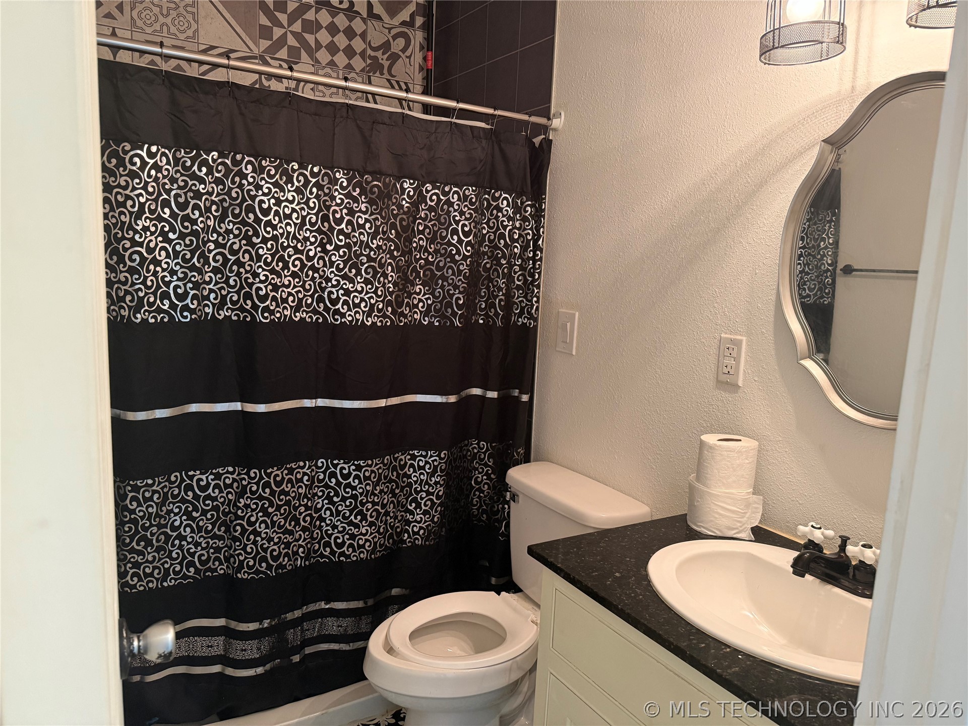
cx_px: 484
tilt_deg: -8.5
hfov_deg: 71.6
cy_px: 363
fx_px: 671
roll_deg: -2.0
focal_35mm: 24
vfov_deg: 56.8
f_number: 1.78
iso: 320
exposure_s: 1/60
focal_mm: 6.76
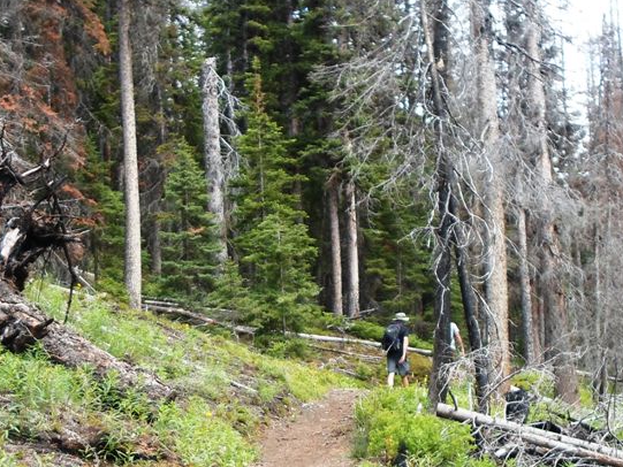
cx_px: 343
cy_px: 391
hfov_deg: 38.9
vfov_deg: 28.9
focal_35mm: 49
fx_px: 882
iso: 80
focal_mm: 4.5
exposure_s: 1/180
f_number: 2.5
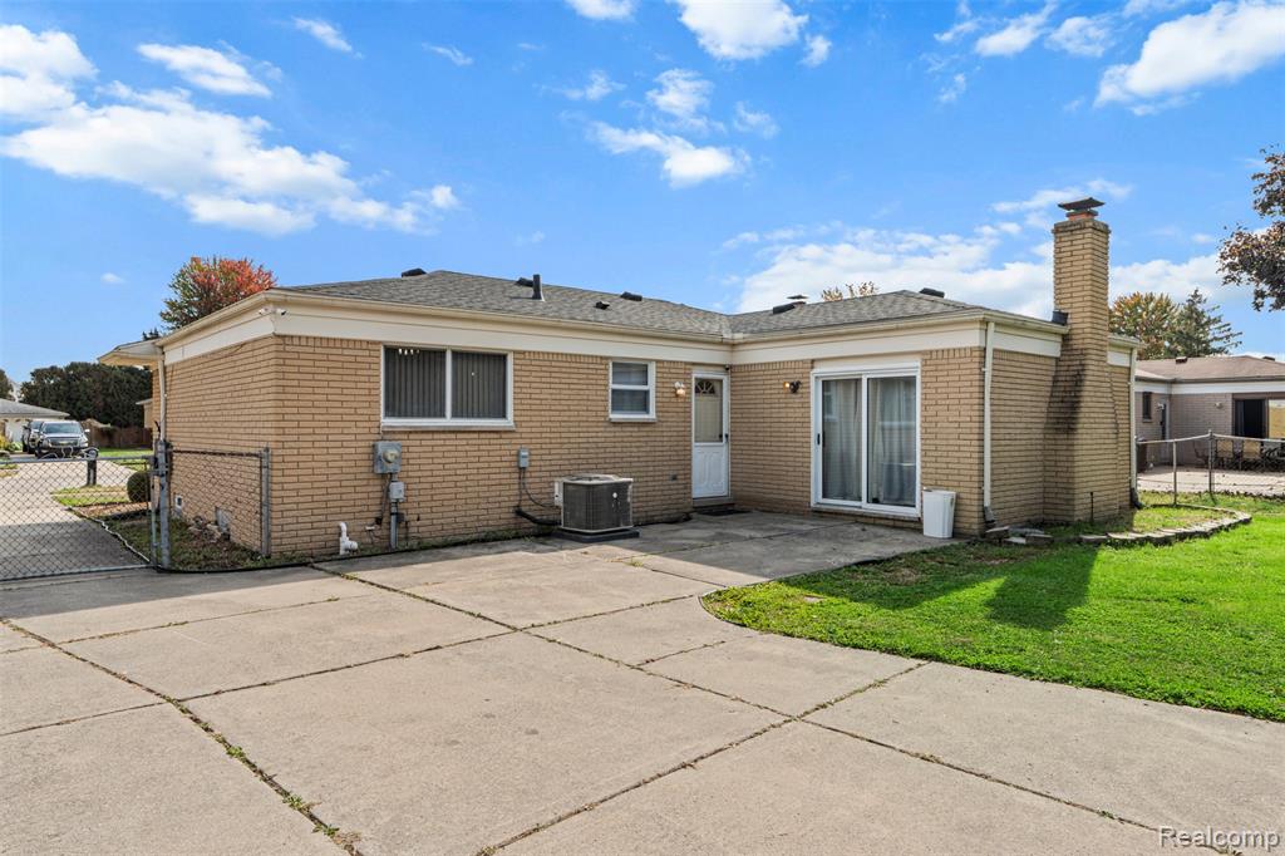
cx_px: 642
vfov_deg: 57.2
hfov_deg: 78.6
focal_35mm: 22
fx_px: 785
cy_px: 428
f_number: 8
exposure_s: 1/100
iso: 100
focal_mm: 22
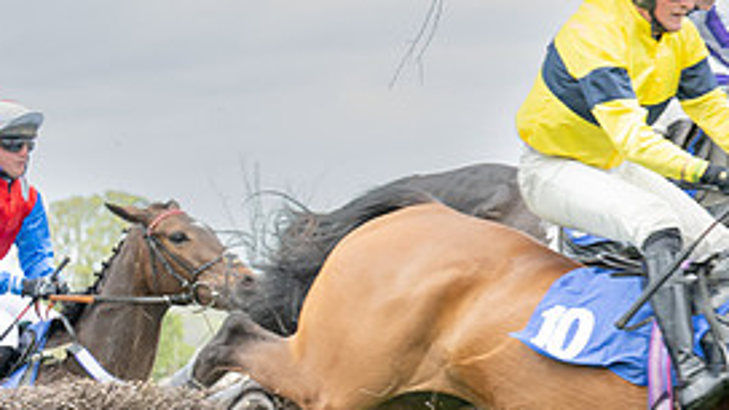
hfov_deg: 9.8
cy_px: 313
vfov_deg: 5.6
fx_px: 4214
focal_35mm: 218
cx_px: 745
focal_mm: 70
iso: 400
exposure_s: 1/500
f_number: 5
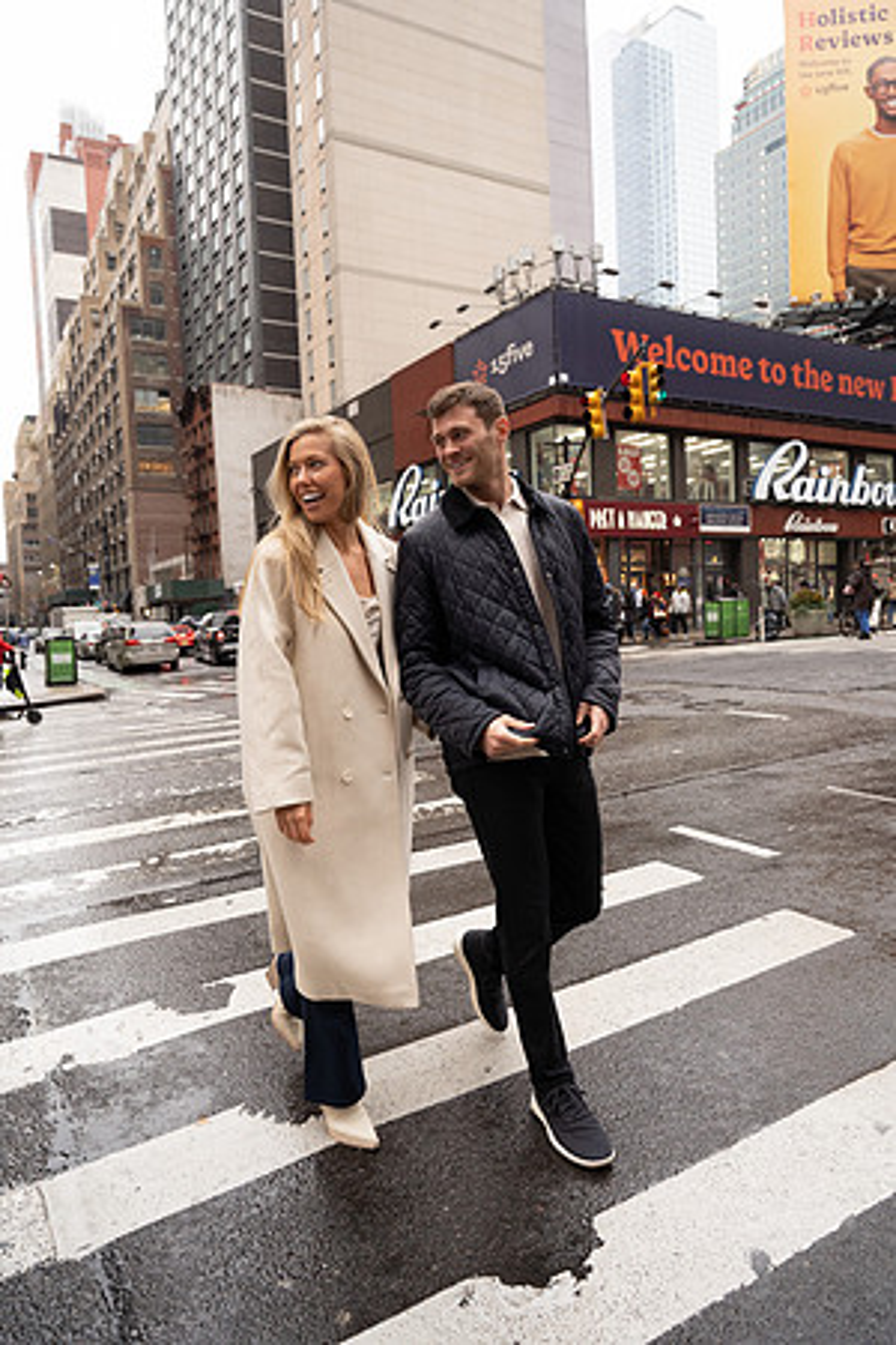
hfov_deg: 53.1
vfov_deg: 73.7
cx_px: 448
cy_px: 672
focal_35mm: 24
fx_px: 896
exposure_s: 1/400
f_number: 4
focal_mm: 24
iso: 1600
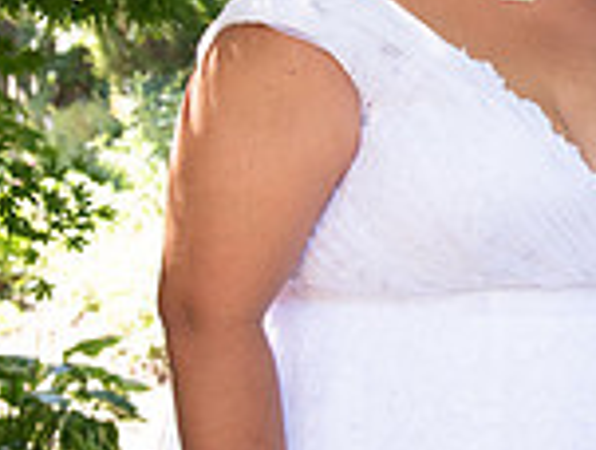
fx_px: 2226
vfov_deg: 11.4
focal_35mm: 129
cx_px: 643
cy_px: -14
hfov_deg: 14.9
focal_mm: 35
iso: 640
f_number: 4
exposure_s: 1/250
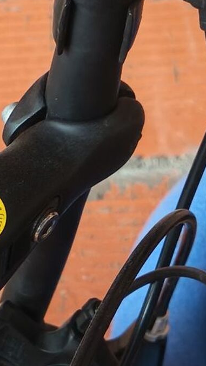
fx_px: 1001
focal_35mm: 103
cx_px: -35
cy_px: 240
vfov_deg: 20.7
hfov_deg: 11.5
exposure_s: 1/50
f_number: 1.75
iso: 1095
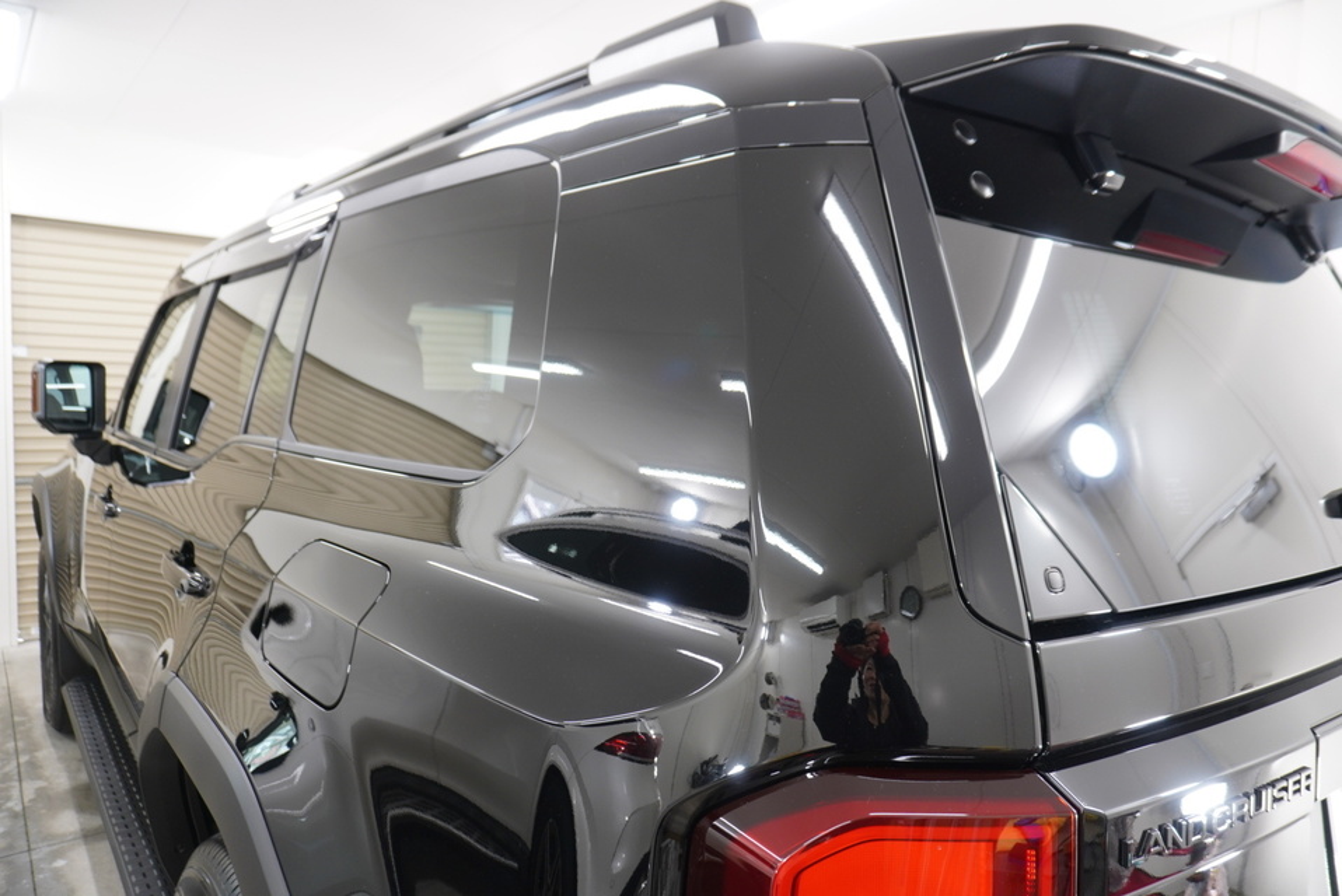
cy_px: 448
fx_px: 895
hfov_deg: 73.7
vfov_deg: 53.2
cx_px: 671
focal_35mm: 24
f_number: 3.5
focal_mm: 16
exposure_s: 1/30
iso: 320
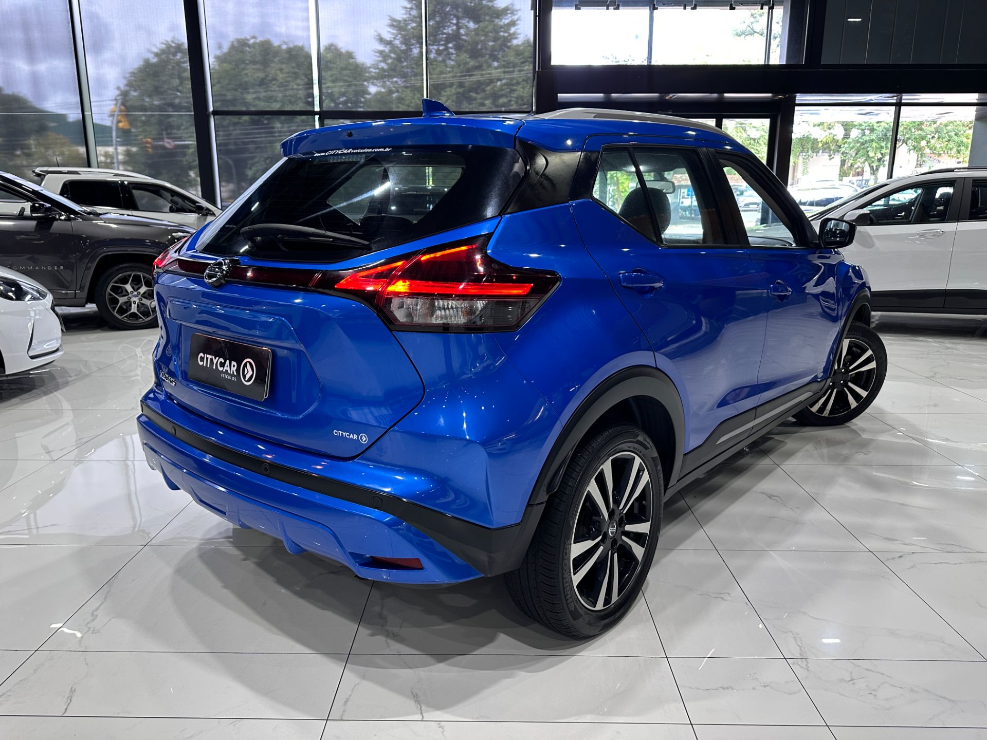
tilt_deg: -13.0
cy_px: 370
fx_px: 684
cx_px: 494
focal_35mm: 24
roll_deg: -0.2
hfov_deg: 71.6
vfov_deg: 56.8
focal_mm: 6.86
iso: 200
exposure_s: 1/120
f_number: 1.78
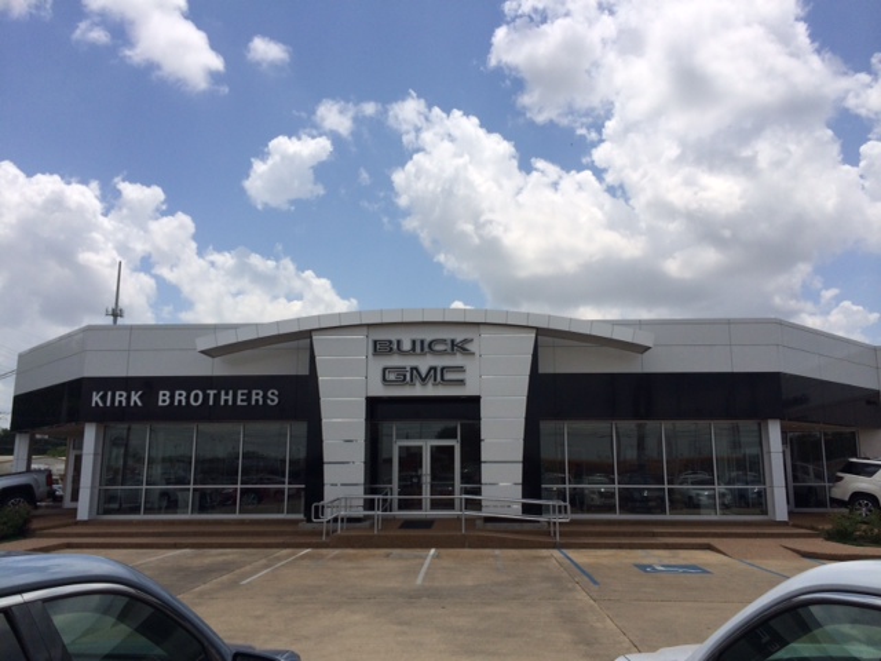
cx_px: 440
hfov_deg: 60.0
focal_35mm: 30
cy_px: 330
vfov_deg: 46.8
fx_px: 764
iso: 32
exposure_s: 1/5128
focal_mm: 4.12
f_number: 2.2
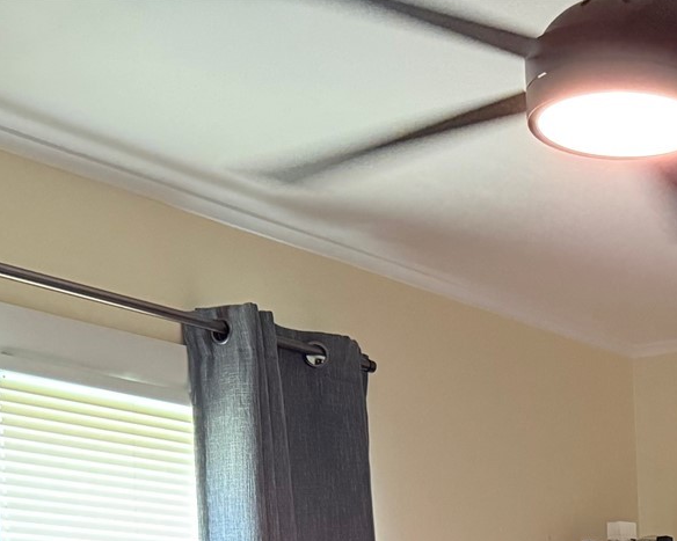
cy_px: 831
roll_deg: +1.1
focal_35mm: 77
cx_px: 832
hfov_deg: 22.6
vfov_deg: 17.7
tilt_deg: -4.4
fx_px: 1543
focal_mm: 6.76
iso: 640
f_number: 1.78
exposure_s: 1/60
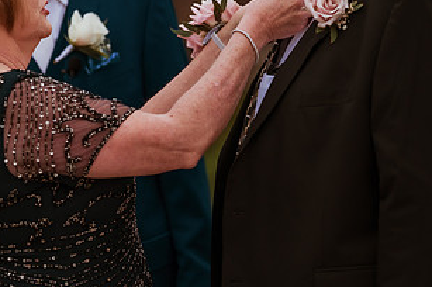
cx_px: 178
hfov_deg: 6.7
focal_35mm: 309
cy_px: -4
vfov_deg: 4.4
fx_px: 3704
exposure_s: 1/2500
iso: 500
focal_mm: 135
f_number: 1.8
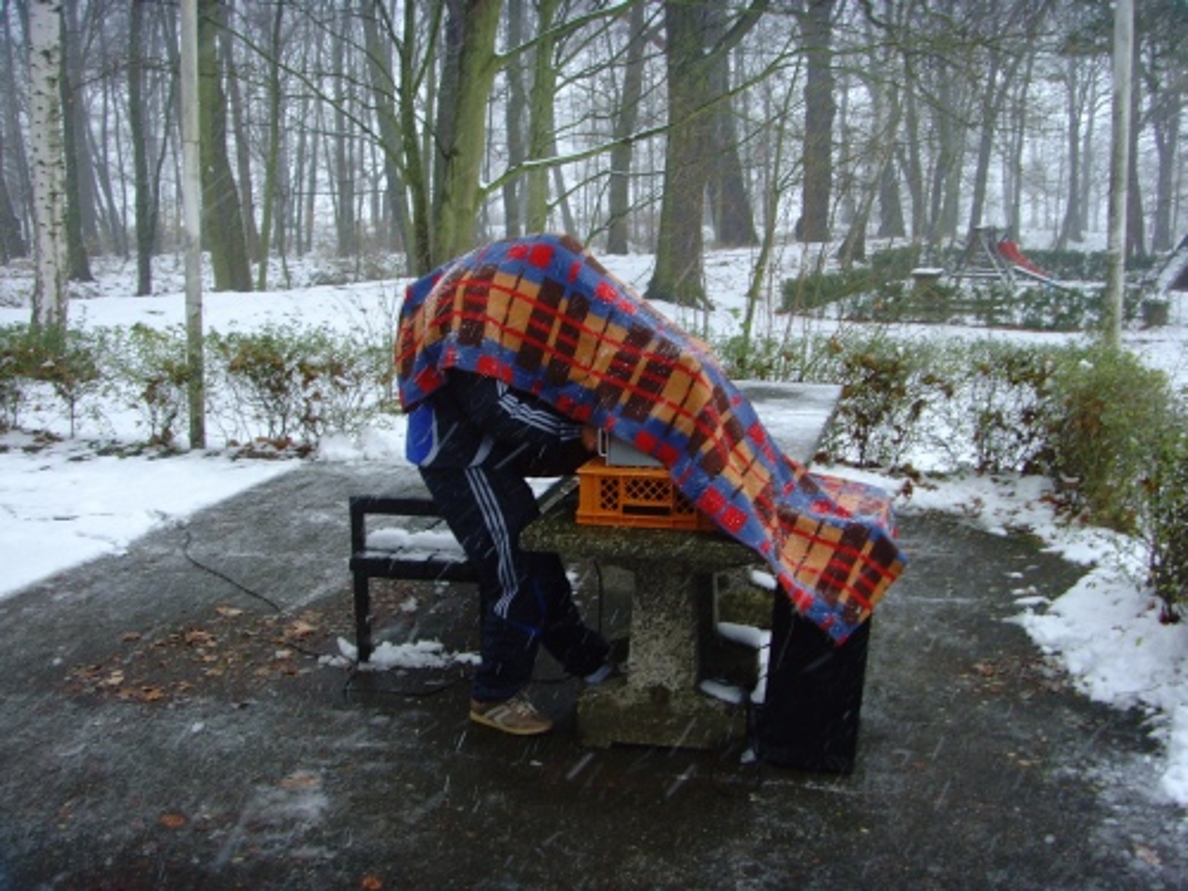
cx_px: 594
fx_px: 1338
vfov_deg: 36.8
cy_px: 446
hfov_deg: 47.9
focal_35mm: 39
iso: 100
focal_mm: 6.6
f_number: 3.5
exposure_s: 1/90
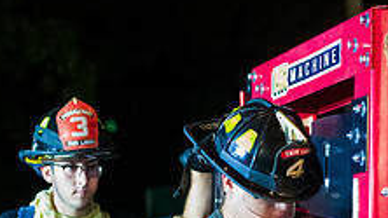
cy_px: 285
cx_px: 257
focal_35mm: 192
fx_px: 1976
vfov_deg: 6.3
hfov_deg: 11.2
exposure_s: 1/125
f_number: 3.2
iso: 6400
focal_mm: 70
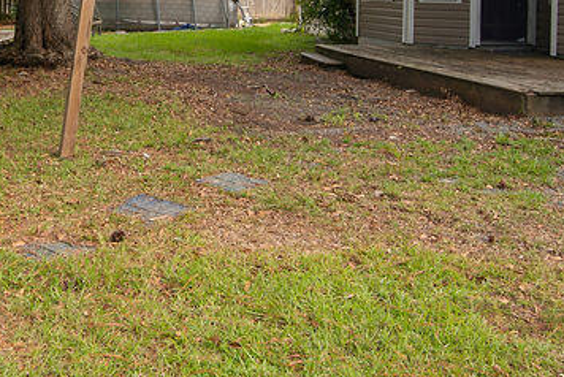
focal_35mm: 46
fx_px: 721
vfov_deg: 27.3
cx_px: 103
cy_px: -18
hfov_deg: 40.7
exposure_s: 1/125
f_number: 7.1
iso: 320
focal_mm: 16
☆ ☆ ☆
WORK TASK » All lines of the material above should be returned unchanged, but no pictures should be included.

SOLVED EXERCISE »
cx_px: 484
tilt_deg: -8.5
hfov_deg: 71.6
cy_px: 363
fx_px: 671
roll_deg: -2.0
focal_35mm: 24
vfov_deg: 56.8
f_number: 1.78
iso: 320
exposure_s: 1/60
focal_mm: 6.76
cx_px: 343
cy_px: 391
hfov_deg: 38.9
vfov_deg: 28.9
focal_35mm: 49
fx_px: 882
iso: 80
focal_mm: 4.5
exposure_s: 1/180
f_number: 2.5
cx_px: 642
vfov_deg: 57.2
hfov_deg: 78.6
focal_35mm: 22
fx_px: 785
cy_px: 428
f_number: 8
exposure_s: 1/100
iso: 100
focal_mm: 22
hfov_deg: 9.8
cy_px: 313
vfov_deg: 5.6
fx_px: 4214
focal_35mm: 218
cx_px: 745
focal_mm: 70
iso: 400
exposure_s: 1/500
f_number: 5
hfov_deg: 53.1
vfov_deg: 73.7
cx_px: 448
cy_px: 672
focal_35mm: 24
fx_px: 896
exposure_s: 1/400
f_number: 4
focal_mm: 24
iso: 1600
fx_px: 2226
vfov_deg: 11.4
focal_35mm: 129
cx_px: 643
cy_px: -14
hfov_deg: 14.9
focal_mm: 35
iso: 640
f_number: 4
exposure_s: 1/250
fx_px: 1001
focal_35mm: 103
cx_px: -35
cy_px: 240
vfov_deg: 20.7
hfov_deg: 11.5
exposure_s: 1/50
f_number: 1.75
iso: 1095
cy_px: 448
fx_px: 895
hfov_deg: 73.7
vfov_deg: 53.2
cx_px: 671
focal_35mm: 24
f_number: 3.5
focal_mm: 16
exposure_s: 1/30
iso: 320
tilt_deg: -13.0
cy_px: 370
fx_px: 684
cx_px: 494
focal_35mm: 24
roll_deg: -0.2
hfov_deg: 71.6
vfov_deg: 56.8
focal_mm: 6.86
iso: 200
exposure_s: 1/120
f_number: 1.78
cx_px: 440
hfov_deg: 60.0
focal_35mm: 30
cy_px: 330
vfov_deg: 46.8
fx_px: 764
iso: 32
exposure_s: 1/5128
focal_mm: 4.12
f_number: 2.2
cy_px: 831
roll_deg: +1.1
focal_35mm: 77
cx_px: 832
hfov_deg: 22.6
vfov_deg: 17.7
tilt_deg: -4.4
fx_px: 1543
focal_mm: 6.76
iso: 640
f_number: 1.78
exposure_s: 1/60
cx_px: 178
hfov_deg: 6.7
focal_35mm: 309
cy_px: -4
vfov_deg: 4.4
fx_px: 3704
exposure_s: 1/2500
iso: 500
focal_mm: 135
f_number: 1.8
cx_px: 594
fx_px: 1338
vfov_deg: 36.8
cy_px: 446
hfov_deg: 47.9
focal_35mm: 39
iso: 100
focal_mm: 6.6
f_number: 3.5
exposure_s: 1/90
cy_px: 285
cx_px: 257
focal_35mm: 192
fx_px: 1976
vfov_deg: 6.3
hfov_deg: 11.2
exposure_s: 1/125
f_number: 3.2
iso: 6400
focal_mm: 70
focal_35mm: 46
fx_px: 721
vfov_deg: 27.3
cx_px: 103
cy_px: -18
hfov_deg: 40.7
exposure_s: 1/125
f_number: 7.1
iso: 320
focal_mm: 16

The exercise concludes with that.